Tre pannocchie nello stemma di Arre per una comunità agricola

Fin quasi al 1300 non c’è alcuna traccia della località nei documenti storici. Prima arrivò la chiesa, con le bonifiche anche Carraresi, Papafava e Capodilista
Arre, 25 ottobre 2017 Vedute di Arre
Arre, 25 ottobre 2017 Vedute di Arre

ARRE. Tre pannocchie sono meglio di una fotografia, specie quando svettano nel gonfalone ufficiale del Comune: così che basta guardarlo per ricavare subito l’informazione di base sul “chi è” di Arre, o quanto meno sul suo forte legame con la terra, che dura tuttora anche in tempi di Internet e di globalizzazione.

Nel cuore del Conselvano, questo piccolo centro abitato sembra sfuggito alle pagine della storia, sprofondato in un singolare anonimato che ha pochi precedenti. Qualche notizia, ma solo di sfuggita, suggerisce l’esistenza di un primo nucleo già sulla soglia dell’anno Mille: da quel poco che si riesce a mettere assieme, si può presumere che si sia trattato di pochi insediamenti sparsi, legati a un’economia di pura sussistenza, considerando che l’intera zona era ricoperta da boschi e paludi.

Dunque, perfino le scorrerie barbariche che attraversano l’intera provincia di Padova nella seconda metà del primo millennio dopo Cristo non hanno neanche il più piccolo aggancio per dedicare una particolare attenzione a quest’area.

Per trovare un primo riscontro di una certa consistenza bisogna aspettare in realtà la fine del Duecento, per la precisione l’anno 1297, quando in una decima papale viene espressamente citata una chiesa di Santa Maria di Are, dipendente dalla Pieve di Conselve.

ESTRATTO DEI DATI:
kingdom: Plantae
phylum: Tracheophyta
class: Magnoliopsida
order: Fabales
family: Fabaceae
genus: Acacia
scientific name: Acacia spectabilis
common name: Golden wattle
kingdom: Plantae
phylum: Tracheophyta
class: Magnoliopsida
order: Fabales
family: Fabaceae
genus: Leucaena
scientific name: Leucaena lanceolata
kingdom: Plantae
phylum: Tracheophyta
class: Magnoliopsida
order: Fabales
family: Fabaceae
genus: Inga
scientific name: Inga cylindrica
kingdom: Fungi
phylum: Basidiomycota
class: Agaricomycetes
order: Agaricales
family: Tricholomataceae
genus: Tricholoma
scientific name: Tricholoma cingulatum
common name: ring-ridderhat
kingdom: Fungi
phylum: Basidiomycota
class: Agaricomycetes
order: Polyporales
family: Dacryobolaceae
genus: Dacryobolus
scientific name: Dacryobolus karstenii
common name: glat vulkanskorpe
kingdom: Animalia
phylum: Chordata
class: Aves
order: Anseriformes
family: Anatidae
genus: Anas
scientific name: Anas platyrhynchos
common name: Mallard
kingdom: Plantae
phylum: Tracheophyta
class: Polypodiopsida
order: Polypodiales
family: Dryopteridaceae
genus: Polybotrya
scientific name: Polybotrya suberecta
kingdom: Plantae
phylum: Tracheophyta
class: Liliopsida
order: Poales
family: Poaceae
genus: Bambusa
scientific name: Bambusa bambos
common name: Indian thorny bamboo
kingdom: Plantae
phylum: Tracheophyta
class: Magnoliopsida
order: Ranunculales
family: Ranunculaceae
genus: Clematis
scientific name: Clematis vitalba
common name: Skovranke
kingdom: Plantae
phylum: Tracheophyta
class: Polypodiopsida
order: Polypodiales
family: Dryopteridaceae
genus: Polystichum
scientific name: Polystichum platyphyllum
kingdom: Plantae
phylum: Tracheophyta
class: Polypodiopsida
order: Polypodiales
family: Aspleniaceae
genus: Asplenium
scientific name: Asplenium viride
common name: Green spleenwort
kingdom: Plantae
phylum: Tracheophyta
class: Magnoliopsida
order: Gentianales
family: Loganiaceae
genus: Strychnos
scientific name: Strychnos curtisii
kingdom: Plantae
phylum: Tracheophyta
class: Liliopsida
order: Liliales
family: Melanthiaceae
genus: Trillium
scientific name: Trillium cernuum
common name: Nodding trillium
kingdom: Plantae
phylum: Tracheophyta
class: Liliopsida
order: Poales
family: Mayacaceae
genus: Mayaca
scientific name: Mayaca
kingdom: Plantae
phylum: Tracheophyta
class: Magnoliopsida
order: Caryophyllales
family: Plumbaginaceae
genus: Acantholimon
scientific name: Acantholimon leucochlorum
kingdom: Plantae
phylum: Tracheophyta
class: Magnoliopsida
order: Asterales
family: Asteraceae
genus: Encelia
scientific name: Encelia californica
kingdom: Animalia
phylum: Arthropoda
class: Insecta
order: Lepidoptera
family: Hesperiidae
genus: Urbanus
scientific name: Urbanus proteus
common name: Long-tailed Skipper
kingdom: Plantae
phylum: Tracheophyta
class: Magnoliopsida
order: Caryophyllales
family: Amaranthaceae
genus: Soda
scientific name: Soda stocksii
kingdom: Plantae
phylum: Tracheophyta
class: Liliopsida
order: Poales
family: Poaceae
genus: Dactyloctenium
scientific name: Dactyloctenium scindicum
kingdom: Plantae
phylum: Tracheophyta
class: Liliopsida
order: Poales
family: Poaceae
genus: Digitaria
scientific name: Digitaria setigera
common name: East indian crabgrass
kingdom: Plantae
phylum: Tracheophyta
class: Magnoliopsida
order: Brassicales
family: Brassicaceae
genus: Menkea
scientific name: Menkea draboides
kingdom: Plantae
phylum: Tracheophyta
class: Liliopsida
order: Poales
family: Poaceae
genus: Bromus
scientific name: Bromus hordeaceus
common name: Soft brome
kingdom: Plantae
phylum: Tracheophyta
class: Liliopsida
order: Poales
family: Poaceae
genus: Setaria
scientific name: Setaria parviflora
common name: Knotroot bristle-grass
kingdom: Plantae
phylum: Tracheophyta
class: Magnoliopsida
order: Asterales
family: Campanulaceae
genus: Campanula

COMPITI DA SVOLGERE:
1 > Stabilisca se le seguenti affermazioni concordano con il brano su Arre, rispondendo sì o no e citando le parole del brano che lo dimostrano: (a) nel gonfalone del Comune di Arre compaiono tre pannocchie; (b) le scorrerie barbariche dedicarono particolare attenzione all'area di Arre; (c) la chiesa citata nel 1297 dipendeva dalla Pieve di Conselve.
2 > Elenchi tutti i nomi che il sottotitolo del brano su Arre collega alle bonifiche.
3 > Prosegua il brano su Arre a partire dall'ultima frase riportata.

RISPOSTE SCRITTE:
1 >
(a) Sì: «Tre pannocchie sono meglio di una fotografia, specie quando svettano nel gonfalone ufficiale del Comune».
(b) No: «non hanno neanche il più piccolo aggancio per dedicare una particolare attenzione a quest’area».
(c) Sì: «una chiesa di Santa Maria di Are, dipendente dalla Pieve di Conselve».

2 > Carraresi, Papafava, Capodilista

3 >
La notizia è di una certa importanza, anche perché suggerisce qualche spunto sull’origine del nome del paese: secondo alcuni esso è legato alla presenza diffusa di aie (in dialetto “are”), il che fa pensare a una realtà caratterizzata da fattorie e da un’economia esclusivamente agricola; altri invece vanno a scomodare la storia remota, ipotizzando una derivazione dal nome di un’antica famiglia padovana, Arria.

Una lettura peraltro improbabile, perché gli antichi romani non avevano alcun motivo per piantare qui una qualche radice, e perché i patavini loro primi discendenti avevano sì (almeno quelli con un reddito significativo) proprietà nella campagna, ma quella di Arre all’epoca non sembrava proprio offrire un gran che.

La confusione è aumentata dal fatto che il paese appare citato, in vari documenti successivi, con denominazioni diverse, che vanno da Ari ad Aire, da Ara ad Are.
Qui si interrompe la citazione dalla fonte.